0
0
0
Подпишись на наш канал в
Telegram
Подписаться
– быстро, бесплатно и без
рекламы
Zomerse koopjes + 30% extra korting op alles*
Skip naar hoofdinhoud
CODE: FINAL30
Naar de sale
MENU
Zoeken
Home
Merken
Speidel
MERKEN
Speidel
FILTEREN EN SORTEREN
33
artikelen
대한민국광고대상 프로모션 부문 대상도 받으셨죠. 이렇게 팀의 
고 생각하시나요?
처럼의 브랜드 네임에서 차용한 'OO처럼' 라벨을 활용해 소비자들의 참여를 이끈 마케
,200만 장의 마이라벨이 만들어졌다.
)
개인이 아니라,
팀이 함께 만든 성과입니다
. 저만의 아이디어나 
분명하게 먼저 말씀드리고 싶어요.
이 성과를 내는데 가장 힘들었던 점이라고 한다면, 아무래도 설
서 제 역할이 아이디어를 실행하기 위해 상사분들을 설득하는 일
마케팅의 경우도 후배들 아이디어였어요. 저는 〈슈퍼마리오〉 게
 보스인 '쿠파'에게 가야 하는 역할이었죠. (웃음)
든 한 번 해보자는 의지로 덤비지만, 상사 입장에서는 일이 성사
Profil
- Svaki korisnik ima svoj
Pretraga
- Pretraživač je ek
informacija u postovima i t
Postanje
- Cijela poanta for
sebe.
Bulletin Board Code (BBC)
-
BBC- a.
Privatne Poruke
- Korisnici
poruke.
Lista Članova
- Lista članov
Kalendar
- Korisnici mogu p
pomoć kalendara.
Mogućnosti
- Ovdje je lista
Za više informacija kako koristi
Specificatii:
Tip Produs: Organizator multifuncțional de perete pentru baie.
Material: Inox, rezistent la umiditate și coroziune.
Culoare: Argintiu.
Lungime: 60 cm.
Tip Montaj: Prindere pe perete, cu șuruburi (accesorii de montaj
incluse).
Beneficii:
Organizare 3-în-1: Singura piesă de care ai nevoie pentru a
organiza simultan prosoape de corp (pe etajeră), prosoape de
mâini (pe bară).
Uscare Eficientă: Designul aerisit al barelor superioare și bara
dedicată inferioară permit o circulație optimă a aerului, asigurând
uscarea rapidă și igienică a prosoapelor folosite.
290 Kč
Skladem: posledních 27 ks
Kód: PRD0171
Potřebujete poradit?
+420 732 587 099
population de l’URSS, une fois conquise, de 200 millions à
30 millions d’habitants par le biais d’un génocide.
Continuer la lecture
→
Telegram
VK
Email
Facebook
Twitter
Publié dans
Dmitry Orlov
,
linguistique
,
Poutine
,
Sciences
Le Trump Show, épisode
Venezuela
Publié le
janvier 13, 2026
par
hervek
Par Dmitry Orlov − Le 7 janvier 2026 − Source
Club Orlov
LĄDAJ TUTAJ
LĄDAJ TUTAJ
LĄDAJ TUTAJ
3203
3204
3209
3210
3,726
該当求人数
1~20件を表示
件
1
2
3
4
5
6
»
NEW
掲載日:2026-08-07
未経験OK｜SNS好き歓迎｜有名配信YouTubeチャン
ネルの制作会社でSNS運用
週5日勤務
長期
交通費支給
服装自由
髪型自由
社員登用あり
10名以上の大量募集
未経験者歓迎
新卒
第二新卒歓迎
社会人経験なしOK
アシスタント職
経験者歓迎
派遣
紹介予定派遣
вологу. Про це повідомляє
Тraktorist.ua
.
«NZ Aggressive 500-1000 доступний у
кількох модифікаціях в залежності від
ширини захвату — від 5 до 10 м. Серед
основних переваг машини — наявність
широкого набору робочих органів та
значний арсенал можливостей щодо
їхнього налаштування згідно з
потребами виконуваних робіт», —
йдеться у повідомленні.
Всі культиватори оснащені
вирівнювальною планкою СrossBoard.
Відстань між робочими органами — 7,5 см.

— ACTIVITY —
Express the lines of the material from its first line through the line containing "처럼의 브랜드 네임에서" as a JSON list of strings, one string per line, with blank lines left out.

— OUTPUT FOR THIS TASK —
[
  "0",
  "0",
  "0",
  "Подпишись на наш канал в",
  "Telegram",
  "Подписаться",
  "– быстро, бесплатно и без",
  "рекламы",
  "Zomerse koopjes + 30% extra korting op alles*",
  "Skip naar hoofdinhoud",
  "CODE: FINAL30",
  "Naar de sale",
  "MENU",
  "Zoeken",
  "Home",
  "Merken",
  "Speidel",
  "MERKEN",
  "Speidel",
  "FILTEREN EN SORTEREN",
  "33",
  "artikelen",
  "대한민국광고대상 프로모션 부문 대상도 받으셨죠. 이렇게 팀의 ",
  "고 생각하시나요?",
  "처럼의 브랜드 네임에서 차용한 'OO처럼' 라벨을 활용해 소비자들의 참여를 이끈 마케"
]